This post is about Quantum ESPRESSO (QE), an open source Density Functional Theory (DFT) code implemented in the framework of pseudopotentials and plane waves.
If you don't have a clue of what I am talking about, you may want to stop reading. Even though I will try to keep it as simple as I can, it might still require some background.
There is much to grok about QE but I will just tell you about one error message this time:
from mix_rho : error # 1
negative dr2
The error is obviously from mix_rho.f90 routine in PW. You would most likely encounter it while doing a self-consistent-field (scf) step. Here, dr2 is a measure of the error one makes in total energy in the scf cycle.

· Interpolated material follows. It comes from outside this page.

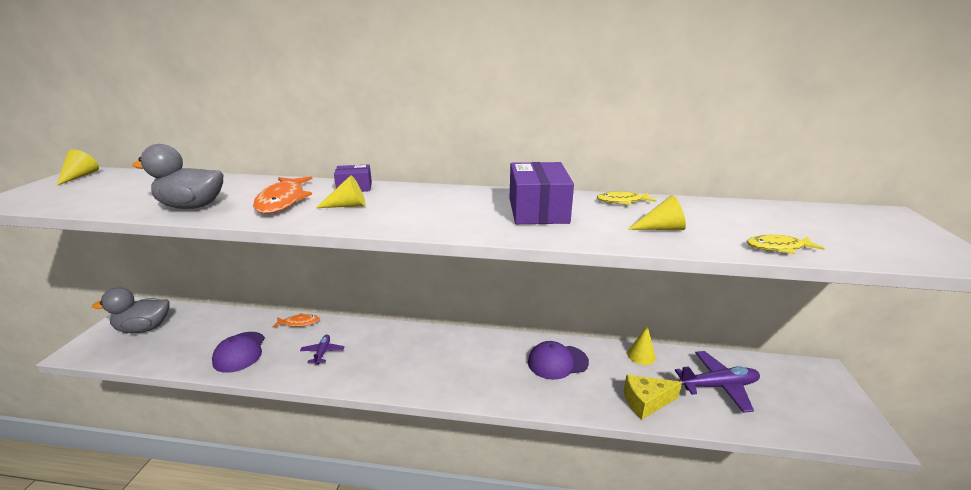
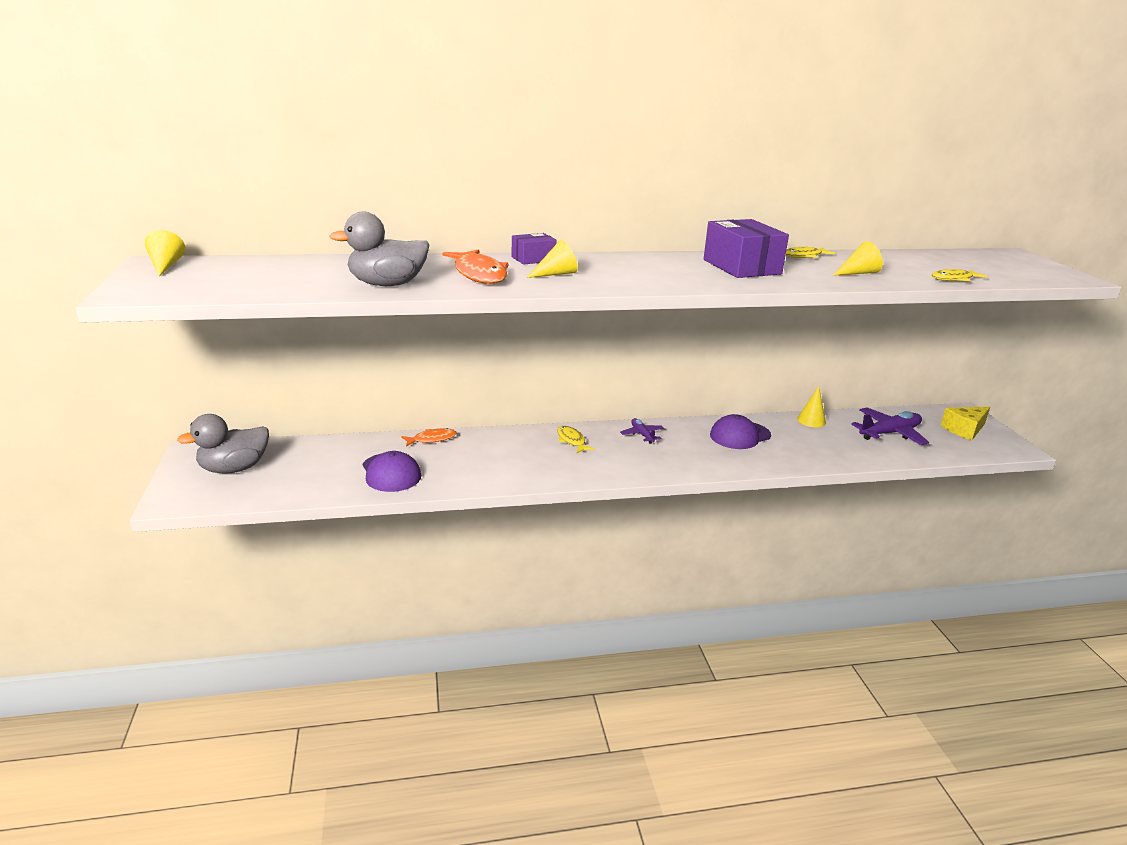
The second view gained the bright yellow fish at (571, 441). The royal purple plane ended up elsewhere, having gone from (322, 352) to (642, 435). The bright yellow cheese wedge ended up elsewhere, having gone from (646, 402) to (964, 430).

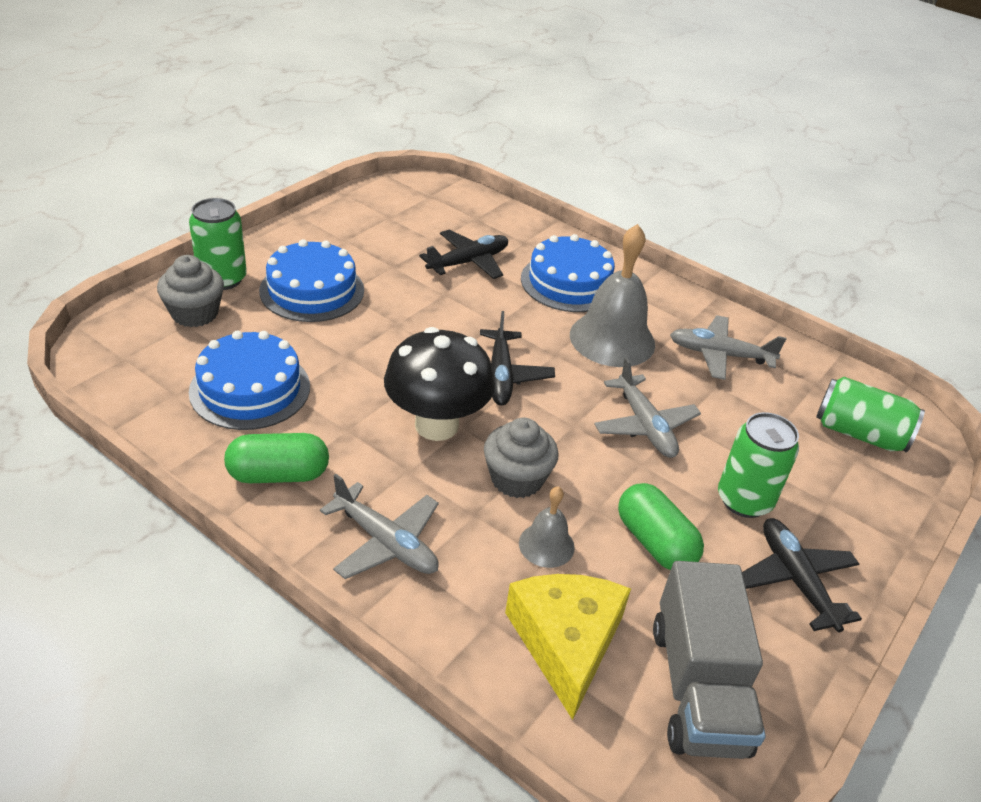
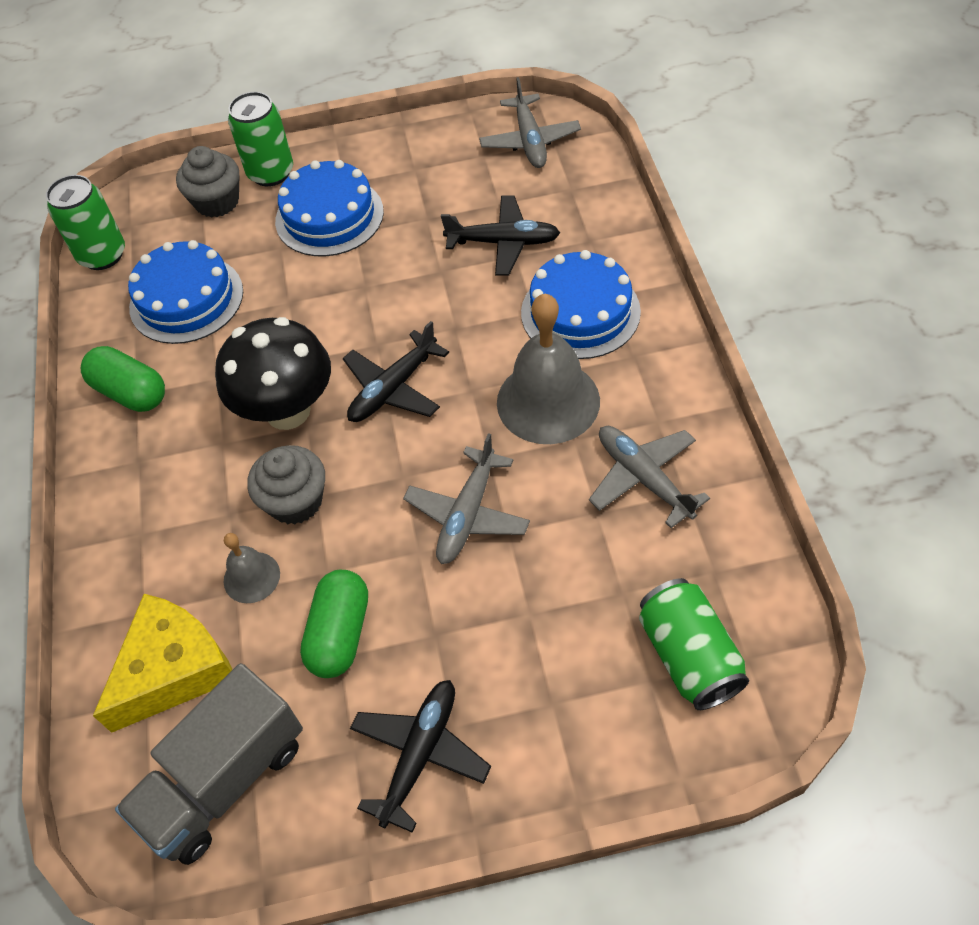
The leaf-green tin ended up elsewhere, having gone from (744, 500) to (102, 255). The ash-grey plane ended up elsewhere, having gone from (386, 542) to (530, 141).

As you all know Kohn-Sham equations are solved self-consistently here: Start with a guess wavefunction, calculate the density (rho_in), write potential as functional of density, insert this potential into KS hamiltonian, solve the hamiltonian to get the new density(rho_out).
In an ideal world, you would keep doing this until self-consistency is reached, where rho_in = rho_out, exactly so. In the numerical world we do this a bit differently due to obvious reasons. So how do we do?
The convergence criterion
1. A naive way of checking if things are converged enough would be to compare two densities, rho_in and rho_out. Density is defined on a grid. So one may choose the maximum change in density as the convergence criterion (like max_change <1d-14) Or a vector that measures the total change between these two arrays can be used to check for the convergence.Why it would not be my choice is because, density changing a little does not necessarily mean that it is close to convergence. (Think why) Density changing a bit also does not mean that energy is converging. (The change might be small but its effect combined with potential might result in considerably big errors in energy)
2.What pw.x does: As far as I can understand from the code, pw.x calculates an upperbound for the change in energy due to change in density, it is proportional to the hartree potential energy density due to density rho_out ; assuming that the change due to exchange and correlation part is negligible (When I have a good latex widget I can also work out the details of this, it might get more clear.)
The scf cycle is assumed converged when this quantity (dr2) is less than a user provided value (conv_thr=1d-6 as default)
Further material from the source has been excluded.